Exercise instructions:
Pull out every line from the listing that has the word "time".

** Opening Data extract block **

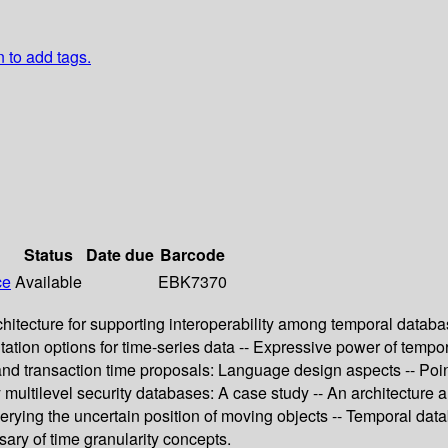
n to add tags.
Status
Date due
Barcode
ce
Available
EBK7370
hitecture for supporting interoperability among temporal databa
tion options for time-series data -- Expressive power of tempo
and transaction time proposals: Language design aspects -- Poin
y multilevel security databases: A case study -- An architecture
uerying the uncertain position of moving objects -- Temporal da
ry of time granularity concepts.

** Closing Data extract block **
** Opening Data extract block **

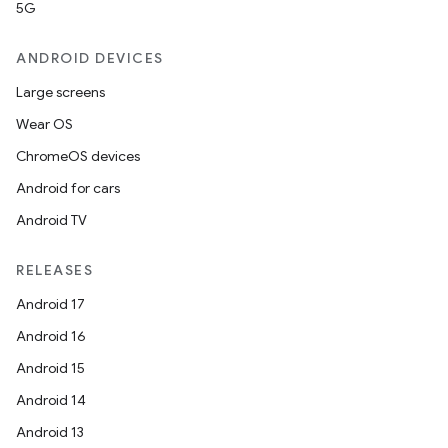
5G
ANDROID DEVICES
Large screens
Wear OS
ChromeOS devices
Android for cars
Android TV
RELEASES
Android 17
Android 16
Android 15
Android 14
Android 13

** Closing Data extract block **

Answer below:
tion options for time-series data -- Expressive power of tempo
and transaction time proposals: Language design aspects -- Poin
ry of time granularity concepts.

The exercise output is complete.